• GIVEN INSTRUCTION:
Copy the lines below word for word, omitting the picture.

• ROWS:
- - - -
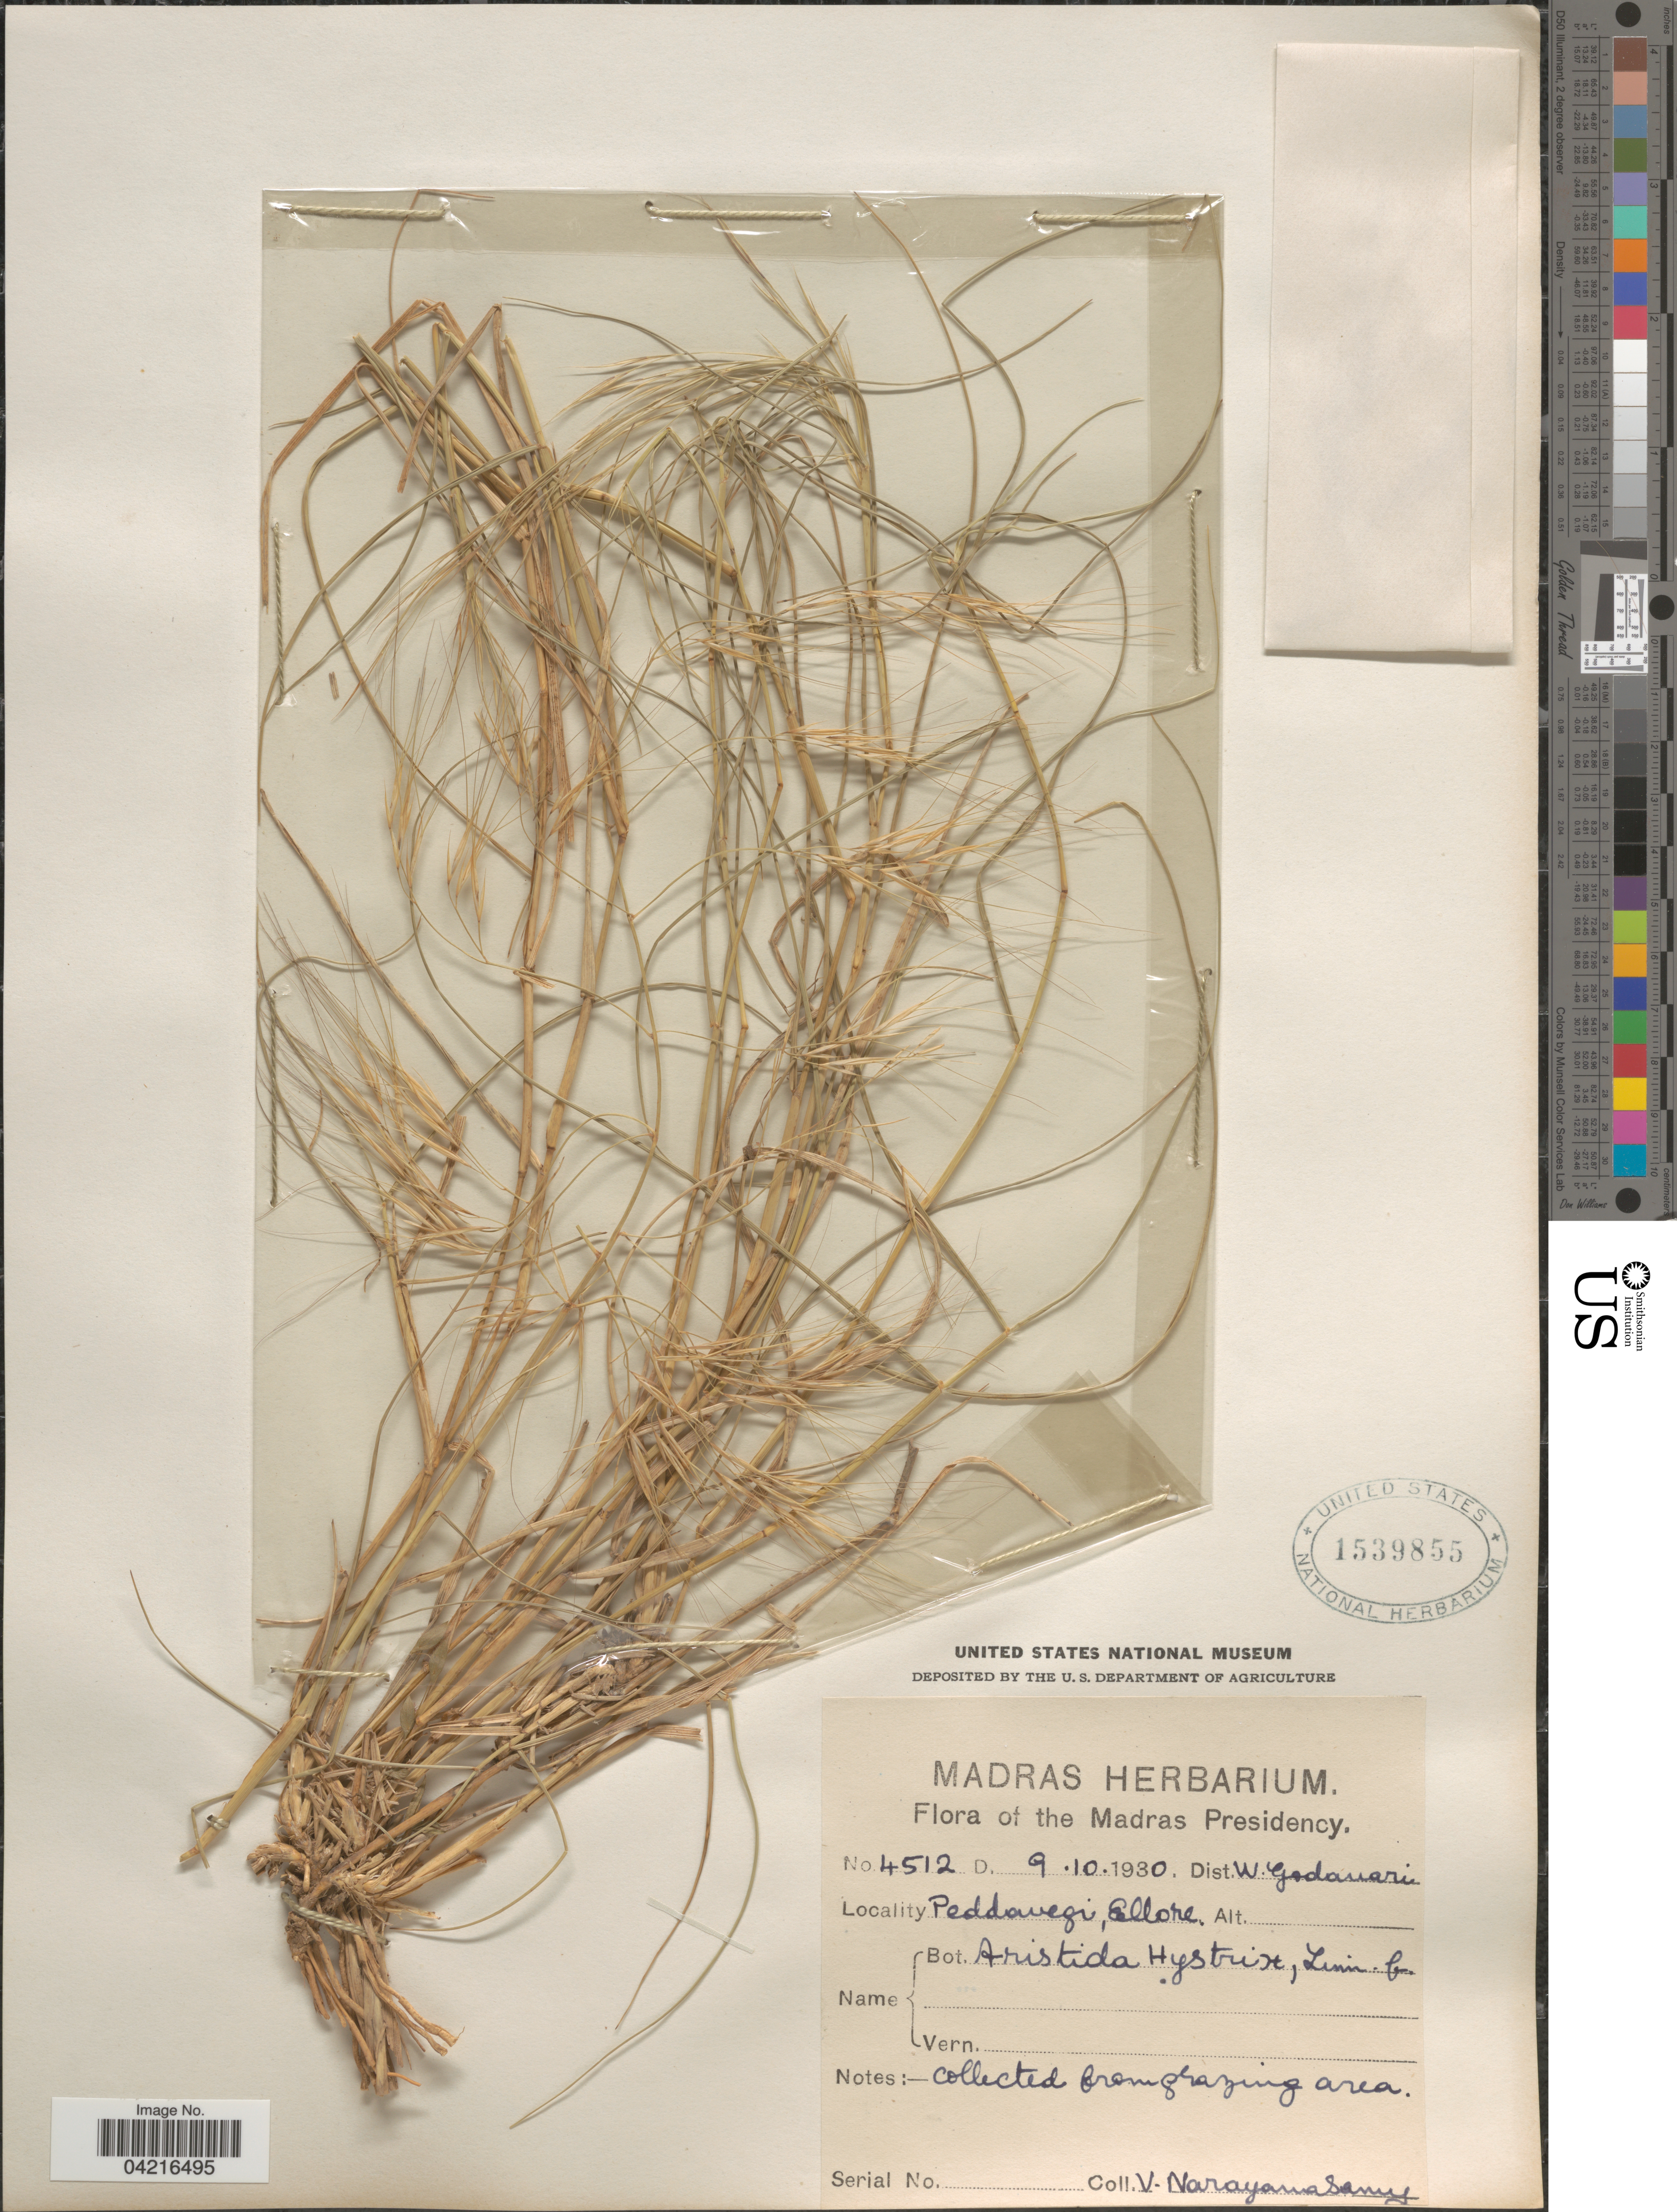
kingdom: Plantae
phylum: Tracheophyta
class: Liliopsida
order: Poales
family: Poaceae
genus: Aristida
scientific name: Aristida hystrix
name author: L.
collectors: V. Narayanaswami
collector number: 4512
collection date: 1930-10-09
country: India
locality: The Madras Presidency. Dist. W. Godavari. Peddavegi, Eellore.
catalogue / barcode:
- - - -
• RESULT OF THIS EXERCISE:
kingdom: Plantae
phylum: Tracheophyta
class: Liliopsida
order: Poales
family: Poaceae
genus: Aristida
scientific name: Aristida hystrix
name author: L.
collectors: V. Narayanaswami
collector number: 4512
collection date: 1930-10-09
country: India
locality: The Madras Presidency. Dist. W. Godavari. Peddavegi, Eellore.
catalogue / barcode:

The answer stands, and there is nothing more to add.